Given information:
════════

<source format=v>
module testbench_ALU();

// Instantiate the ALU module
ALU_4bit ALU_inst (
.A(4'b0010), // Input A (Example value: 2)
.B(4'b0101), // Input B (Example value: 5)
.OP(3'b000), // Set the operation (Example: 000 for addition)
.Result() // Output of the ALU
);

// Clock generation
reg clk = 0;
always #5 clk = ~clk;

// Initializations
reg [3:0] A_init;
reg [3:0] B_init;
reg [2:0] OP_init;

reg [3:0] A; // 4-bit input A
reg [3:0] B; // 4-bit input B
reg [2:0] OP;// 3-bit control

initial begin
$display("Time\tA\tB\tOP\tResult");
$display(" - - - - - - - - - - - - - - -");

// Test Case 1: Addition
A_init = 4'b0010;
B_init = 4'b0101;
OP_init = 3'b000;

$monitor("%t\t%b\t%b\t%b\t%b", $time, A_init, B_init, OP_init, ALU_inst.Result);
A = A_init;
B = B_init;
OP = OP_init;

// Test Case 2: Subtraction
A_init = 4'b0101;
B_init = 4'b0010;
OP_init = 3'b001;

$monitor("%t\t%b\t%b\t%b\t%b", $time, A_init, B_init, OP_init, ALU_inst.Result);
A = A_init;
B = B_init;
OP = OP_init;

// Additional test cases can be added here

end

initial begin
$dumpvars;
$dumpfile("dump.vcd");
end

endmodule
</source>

════════

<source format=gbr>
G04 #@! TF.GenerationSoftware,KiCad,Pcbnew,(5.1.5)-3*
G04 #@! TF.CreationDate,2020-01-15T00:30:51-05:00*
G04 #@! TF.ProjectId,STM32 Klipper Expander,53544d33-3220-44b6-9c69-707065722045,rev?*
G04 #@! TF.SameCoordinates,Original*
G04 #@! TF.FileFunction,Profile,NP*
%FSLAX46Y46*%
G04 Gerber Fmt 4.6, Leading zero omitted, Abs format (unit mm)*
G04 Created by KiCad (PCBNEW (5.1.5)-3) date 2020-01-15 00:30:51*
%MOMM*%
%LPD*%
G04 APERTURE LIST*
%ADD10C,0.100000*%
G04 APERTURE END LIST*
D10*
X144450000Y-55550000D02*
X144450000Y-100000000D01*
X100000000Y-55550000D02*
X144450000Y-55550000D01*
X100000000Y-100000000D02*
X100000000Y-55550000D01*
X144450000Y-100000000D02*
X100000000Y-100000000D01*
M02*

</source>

════════

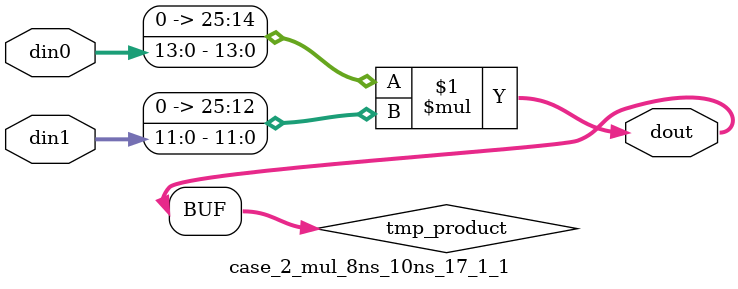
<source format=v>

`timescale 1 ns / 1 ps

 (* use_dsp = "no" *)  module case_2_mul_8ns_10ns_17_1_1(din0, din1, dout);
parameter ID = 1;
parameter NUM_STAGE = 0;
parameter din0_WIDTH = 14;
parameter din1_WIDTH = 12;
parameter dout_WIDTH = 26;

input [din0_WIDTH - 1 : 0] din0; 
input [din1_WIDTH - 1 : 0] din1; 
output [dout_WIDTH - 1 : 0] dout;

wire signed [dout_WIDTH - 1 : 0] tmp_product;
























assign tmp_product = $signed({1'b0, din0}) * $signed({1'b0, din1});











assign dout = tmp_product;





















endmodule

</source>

════════

What the task requires:
Go through the material line by line. Show each line that contains the string "value".

Expected answer:
.A(4'b0010), // Input A (Example value: 2)
.B(4'b0101), // Input B (Example value: 5)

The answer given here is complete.